:: Source document ::

There are milieus on which everyone immediately has an opinion. They are covered in the press and discussed in talk shows, for example: The workers’ milieu used to vote for the Communist Party, today it votes for the Front National—a tendency that goes beyond the borders of France, as is known. In this context, Didier Eribon writes that people have lost their historical class consciousness. But inequality is more than the criterion of being left behind. There is no milieu that can be consistently defined based on shared interests and goals, independently of time and place, especially against the background of a world of work that is undergoing constant change. The challenge, according to Eribon, therefore consists in taking the step from knowledge to action, in joining heterogeneous battles and enduring the tensions.
Theories of the environment are always also theories of possible worlds. In this sense, the term milieu describes both possibility conditions and permeabilities. It focuses on what is conceivable or inconceivable under specific conditions, thus raising questions as to the perceptibility and representability of the environment. That is indeed reminiscent of art. The view of humans to their environment is thus a view that is itself determined by this environment, it is a corporeally determined view. Milieu, then, describes the relationship between body and environment, the interpenetration of environment and that which is in the environment. Are you aware that you are simultaneously a component and viewer of a state? That sounds pretty fictive and otherworldly! You inhabit the milieu and the milieu inhabits you. Precisely the engagement with this other makes the milieu conceivable, writes Maria Muhle, thus defining the place where the norm of life develops. It is autonomy and heteronomy, determination and agency, tension and complicity, susceptibility and dissolution of boundaries. Complicated conditions and palm trees in Kreuzberg.

:::
:: Listing ::

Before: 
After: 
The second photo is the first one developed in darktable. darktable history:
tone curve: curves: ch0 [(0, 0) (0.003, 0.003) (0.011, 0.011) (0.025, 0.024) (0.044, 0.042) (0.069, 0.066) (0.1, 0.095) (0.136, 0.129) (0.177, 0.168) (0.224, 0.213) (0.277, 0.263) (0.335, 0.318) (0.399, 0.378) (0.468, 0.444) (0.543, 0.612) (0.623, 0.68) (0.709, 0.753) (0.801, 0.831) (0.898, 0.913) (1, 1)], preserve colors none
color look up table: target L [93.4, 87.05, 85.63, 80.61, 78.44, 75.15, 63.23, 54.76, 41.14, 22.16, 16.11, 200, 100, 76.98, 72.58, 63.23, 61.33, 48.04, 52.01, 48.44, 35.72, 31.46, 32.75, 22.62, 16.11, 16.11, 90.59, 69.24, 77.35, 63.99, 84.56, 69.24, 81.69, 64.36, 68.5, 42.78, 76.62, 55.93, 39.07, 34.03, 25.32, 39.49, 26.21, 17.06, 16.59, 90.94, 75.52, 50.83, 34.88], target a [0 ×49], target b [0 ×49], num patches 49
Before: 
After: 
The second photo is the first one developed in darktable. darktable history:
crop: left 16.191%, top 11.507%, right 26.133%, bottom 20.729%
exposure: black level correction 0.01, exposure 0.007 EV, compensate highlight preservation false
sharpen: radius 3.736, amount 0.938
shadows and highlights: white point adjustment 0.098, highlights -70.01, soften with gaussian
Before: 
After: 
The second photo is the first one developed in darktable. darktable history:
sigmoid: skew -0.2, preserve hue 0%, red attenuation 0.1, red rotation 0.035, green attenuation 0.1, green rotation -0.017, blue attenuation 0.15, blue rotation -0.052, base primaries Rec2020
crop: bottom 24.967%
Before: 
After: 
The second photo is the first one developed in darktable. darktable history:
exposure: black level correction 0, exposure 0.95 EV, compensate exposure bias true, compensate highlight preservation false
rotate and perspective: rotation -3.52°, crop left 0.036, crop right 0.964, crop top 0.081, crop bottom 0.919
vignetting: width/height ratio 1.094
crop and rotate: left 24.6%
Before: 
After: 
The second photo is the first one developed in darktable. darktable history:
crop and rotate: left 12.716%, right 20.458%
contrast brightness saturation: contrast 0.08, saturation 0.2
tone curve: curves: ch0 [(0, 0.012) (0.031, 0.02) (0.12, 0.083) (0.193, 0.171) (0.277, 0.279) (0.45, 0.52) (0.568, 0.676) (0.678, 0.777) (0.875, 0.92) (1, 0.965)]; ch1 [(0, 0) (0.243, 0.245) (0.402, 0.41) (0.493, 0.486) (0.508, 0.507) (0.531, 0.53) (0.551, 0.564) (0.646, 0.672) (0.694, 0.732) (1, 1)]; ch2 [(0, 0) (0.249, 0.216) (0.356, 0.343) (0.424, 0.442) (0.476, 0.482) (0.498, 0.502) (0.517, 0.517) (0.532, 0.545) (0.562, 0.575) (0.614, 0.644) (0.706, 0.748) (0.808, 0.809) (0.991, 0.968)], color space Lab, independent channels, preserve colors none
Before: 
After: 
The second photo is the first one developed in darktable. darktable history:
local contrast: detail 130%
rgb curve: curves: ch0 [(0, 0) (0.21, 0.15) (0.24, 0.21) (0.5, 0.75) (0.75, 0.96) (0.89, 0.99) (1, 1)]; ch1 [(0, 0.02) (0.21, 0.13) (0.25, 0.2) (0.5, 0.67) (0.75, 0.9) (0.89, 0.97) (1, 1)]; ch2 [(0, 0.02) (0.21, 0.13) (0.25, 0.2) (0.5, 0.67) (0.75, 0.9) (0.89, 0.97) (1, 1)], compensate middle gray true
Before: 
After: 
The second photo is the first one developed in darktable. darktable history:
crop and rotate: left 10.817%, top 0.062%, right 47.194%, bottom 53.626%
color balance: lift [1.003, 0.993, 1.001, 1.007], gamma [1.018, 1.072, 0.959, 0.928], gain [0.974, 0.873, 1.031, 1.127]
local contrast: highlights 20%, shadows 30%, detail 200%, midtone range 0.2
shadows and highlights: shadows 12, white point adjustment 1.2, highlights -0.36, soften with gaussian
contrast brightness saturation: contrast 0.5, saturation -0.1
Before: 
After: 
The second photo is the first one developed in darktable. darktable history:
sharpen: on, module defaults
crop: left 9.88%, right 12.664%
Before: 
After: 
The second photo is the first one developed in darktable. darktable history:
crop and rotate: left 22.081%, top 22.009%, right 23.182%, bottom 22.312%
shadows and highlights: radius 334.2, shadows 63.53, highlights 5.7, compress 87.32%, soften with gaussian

:::

-- Given problem --
Rewrite the text on milieus, beginning at the words "There are milieus" and stopping after "enduring the tensions.", and update "inequality" to "disparity". The entries above are not required for this work.

-- Answer for this exercise --
There are milieus on which everyone immediately has an opinion. They are covered in the press and discussed in talk shows, for example: The workers’ milieu used to vote for the Communist Party, today it votes for the Front National—a tendency that goes beyond the borders of France, as is known. In this context, Didier Eribon writes that people have lost their historical class consciousness. But disparity is more than the criterion of being left behind. There is no milieu that can be consistently defined based on shared interests and goals, independently of time and place, especially against the background of a world of work that is undergoing constant change. The challenge, according to Eribon, therefore consists in taking the step from knowledge to action, in joining heterogeneous battles and enduring the tensions.